- _Instructions to follow_
The answer must consist of every line from the entries below that contains the word "units".

- _Data to use_
== Segment start ==
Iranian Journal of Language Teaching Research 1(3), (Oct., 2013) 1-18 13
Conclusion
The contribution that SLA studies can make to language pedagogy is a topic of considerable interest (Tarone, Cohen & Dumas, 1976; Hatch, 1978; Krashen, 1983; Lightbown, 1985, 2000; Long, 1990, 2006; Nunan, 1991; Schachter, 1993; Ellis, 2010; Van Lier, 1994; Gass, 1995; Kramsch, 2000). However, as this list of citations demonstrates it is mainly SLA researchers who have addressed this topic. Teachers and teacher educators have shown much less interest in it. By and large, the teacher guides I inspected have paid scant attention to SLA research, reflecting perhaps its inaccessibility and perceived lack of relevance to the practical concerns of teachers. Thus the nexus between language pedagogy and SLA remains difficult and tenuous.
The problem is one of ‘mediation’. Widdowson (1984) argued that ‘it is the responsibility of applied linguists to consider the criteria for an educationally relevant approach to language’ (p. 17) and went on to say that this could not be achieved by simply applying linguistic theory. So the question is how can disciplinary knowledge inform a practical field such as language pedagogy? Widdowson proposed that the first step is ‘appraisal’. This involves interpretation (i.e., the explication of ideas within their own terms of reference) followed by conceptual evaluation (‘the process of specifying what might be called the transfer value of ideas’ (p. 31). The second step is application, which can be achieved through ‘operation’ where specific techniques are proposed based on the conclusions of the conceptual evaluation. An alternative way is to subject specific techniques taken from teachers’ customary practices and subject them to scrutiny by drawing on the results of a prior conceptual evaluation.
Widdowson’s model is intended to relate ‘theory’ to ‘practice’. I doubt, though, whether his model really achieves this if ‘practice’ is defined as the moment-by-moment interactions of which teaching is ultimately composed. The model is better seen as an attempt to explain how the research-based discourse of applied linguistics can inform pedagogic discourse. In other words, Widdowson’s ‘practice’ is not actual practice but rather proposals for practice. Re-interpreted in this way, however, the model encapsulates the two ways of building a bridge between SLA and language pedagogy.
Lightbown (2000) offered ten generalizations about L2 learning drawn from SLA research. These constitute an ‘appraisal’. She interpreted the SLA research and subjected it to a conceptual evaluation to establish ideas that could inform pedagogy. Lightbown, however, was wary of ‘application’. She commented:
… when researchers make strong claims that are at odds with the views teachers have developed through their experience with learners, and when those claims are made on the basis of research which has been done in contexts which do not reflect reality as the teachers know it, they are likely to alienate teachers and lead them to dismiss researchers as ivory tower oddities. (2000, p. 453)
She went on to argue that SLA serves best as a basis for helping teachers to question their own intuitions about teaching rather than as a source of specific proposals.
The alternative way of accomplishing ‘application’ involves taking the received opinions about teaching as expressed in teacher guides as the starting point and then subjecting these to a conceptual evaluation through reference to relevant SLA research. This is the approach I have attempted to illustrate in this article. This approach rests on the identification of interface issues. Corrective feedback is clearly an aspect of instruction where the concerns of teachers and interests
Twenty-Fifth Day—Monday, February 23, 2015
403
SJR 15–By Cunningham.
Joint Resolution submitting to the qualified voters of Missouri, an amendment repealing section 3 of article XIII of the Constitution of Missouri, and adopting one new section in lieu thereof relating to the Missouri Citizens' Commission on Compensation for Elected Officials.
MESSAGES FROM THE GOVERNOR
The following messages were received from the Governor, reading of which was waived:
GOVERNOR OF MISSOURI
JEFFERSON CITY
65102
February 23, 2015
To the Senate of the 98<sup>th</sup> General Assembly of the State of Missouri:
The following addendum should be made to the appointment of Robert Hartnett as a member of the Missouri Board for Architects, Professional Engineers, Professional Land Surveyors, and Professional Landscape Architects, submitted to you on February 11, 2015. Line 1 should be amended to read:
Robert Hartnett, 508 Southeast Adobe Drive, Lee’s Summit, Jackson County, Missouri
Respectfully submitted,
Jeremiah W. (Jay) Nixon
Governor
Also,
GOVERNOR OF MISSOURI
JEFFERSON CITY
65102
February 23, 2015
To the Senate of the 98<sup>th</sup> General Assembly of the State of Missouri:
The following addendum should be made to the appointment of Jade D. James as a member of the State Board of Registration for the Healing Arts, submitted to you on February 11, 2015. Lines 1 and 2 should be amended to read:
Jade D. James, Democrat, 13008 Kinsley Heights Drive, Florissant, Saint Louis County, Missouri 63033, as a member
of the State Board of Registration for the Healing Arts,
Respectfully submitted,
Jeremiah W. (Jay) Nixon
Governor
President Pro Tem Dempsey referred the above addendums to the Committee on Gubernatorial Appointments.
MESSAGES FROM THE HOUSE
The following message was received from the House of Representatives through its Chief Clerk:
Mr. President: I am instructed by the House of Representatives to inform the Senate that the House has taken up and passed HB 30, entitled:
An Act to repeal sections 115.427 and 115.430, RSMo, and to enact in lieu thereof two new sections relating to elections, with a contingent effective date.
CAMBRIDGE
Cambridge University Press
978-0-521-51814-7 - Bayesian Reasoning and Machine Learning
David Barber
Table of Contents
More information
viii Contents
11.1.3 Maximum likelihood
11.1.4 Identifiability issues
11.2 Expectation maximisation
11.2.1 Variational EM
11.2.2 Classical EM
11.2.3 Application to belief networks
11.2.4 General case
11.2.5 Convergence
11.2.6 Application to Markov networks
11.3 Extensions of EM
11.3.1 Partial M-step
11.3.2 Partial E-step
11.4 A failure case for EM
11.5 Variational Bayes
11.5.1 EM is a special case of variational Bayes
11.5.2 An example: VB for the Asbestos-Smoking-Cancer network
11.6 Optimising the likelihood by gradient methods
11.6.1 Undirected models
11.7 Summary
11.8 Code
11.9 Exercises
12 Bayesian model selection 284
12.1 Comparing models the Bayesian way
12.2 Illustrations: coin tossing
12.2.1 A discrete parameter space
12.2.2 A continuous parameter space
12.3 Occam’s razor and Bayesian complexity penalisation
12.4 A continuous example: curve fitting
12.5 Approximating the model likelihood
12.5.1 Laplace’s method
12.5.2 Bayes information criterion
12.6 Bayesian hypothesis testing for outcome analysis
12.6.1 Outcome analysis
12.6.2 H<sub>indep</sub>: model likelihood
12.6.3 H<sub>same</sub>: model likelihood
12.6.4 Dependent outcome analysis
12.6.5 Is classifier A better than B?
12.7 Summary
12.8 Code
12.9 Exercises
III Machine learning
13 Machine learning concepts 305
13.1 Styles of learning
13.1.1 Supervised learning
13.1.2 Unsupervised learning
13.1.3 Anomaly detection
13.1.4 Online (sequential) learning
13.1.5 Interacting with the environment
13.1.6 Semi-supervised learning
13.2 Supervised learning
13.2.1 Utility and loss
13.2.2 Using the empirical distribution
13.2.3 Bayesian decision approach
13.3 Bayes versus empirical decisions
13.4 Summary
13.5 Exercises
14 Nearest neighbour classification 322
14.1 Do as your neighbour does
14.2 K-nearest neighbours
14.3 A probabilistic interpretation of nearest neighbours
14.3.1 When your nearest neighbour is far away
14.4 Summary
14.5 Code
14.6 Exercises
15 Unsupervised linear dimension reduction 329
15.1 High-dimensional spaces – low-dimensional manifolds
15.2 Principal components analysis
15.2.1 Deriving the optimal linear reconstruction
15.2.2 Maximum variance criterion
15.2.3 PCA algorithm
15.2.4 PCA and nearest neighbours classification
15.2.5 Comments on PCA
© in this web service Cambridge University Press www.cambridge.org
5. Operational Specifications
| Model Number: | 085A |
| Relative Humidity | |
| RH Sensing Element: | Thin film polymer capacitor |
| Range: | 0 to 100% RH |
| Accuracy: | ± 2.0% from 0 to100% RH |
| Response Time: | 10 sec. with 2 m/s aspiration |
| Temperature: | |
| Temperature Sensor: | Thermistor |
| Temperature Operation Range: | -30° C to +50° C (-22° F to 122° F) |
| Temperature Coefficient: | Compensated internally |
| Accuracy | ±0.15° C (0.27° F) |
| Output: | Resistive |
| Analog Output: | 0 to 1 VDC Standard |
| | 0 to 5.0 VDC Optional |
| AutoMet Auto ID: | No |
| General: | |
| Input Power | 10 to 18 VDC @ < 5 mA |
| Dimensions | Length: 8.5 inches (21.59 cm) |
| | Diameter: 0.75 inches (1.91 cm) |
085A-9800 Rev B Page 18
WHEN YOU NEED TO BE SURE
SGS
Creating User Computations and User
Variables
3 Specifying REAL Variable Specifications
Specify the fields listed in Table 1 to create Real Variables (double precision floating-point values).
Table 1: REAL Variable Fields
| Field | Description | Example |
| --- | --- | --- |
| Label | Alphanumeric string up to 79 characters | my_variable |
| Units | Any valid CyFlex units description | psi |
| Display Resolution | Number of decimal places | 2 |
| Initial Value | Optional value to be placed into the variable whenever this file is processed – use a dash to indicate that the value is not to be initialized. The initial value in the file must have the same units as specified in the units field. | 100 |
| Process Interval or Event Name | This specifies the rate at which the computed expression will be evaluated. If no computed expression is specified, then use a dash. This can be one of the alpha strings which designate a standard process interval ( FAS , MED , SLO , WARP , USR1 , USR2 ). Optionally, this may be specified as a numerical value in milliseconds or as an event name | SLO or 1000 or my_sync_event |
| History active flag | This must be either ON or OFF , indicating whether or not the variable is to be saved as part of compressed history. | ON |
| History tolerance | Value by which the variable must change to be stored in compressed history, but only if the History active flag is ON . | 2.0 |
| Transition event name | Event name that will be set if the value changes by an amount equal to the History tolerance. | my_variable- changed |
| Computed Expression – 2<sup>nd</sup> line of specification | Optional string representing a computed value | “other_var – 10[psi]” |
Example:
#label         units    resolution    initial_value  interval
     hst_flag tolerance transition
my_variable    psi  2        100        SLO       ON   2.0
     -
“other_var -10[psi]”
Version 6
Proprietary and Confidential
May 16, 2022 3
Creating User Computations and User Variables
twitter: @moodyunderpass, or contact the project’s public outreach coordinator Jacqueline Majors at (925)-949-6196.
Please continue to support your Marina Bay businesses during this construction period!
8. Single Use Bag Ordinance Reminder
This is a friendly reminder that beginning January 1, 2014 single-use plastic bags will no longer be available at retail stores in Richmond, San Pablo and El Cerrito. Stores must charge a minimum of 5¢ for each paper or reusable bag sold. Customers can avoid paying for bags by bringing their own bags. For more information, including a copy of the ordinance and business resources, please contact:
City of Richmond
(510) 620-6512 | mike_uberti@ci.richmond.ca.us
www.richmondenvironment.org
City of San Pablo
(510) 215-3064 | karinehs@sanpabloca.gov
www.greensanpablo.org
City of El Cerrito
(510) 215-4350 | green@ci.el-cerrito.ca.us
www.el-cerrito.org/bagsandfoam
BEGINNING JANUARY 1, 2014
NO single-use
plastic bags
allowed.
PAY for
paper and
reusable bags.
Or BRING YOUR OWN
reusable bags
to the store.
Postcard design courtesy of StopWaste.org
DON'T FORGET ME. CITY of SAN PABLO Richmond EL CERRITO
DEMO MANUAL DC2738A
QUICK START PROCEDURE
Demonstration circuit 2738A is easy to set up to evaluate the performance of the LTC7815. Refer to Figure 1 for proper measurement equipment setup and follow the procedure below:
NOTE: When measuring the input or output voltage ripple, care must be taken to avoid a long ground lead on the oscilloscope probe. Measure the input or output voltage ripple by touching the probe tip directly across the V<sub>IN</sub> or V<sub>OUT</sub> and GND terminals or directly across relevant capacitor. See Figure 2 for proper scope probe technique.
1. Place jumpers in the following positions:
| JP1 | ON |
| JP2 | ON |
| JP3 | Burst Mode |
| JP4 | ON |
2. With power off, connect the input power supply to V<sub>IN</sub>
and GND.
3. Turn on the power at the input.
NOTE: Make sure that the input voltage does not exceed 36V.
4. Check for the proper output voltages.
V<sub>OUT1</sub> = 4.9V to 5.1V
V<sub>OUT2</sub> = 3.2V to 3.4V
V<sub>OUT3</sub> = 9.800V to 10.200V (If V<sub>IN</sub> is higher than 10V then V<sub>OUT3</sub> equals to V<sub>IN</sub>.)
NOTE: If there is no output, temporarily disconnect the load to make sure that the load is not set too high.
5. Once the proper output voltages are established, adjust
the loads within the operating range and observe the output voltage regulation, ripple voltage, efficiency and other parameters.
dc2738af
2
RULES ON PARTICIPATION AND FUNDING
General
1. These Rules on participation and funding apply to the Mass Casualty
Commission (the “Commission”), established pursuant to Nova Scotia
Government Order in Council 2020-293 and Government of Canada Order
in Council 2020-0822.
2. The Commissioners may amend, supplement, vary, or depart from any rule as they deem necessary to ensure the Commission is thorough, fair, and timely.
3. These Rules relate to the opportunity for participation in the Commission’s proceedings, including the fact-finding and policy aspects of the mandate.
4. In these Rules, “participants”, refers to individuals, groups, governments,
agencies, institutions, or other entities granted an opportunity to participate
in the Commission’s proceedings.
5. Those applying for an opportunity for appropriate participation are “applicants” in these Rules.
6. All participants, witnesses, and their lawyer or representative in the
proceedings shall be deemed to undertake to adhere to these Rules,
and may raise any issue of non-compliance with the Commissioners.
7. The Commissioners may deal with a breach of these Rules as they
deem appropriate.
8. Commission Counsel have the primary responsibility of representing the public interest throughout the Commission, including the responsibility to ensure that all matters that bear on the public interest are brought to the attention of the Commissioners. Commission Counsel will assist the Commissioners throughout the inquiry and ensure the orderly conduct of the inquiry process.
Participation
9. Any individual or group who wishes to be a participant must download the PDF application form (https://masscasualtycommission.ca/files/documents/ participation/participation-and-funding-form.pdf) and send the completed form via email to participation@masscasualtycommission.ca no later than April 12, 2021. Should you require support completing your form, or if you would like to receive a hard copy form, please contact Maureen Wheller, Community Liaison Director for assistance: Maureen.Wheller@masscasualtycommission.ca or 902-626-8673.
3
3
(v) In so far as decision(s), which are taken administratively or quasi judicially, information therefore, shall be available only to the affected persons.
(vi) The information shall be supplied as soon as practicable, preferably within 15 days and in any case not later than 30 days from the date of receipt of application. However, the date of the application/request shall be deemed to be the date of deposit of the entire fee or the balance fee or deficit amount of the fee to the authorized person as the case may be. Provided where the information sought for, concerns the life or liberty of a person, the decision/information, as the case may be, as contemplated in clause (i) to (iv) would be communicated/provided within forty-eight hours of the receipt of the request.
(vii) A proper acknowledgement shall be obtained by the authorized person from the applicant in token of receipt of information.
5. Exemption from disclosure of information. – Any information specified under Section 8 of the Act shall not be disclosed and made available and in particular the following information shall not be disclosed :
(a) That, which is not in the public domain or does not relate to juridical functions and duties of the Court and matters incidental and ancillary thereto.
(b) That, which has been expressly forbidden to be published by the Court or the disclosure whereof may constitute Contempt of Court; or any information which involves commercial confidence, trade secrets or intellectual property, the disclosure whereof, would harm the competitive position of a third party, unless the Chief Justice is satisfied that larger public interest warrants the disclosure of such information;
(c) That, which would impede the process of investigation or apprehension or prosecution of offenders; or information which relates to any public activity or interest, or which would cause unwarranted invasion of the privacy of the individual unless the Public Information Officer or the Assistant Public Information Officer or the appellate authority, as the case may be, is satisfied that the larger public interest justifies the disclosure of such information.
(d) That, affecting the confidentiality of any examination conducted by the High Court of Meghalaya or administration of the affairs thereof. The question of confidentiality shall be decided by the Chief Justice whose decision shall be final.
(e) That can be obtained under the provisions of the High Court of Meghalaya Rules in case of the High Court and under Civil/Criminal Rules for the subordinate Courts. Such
== Segment end ==
- _Answer box_
| Units | Any valid CyFlex units description | psi |
| Initial Value | Optional value to be placed into the variable whenever this file is processed – use a dash to indicate that the value is not to be initialized. The initial value in the file must have the same units as specified in the units field. | 100 |
#label         units    resolution    initial_value  interval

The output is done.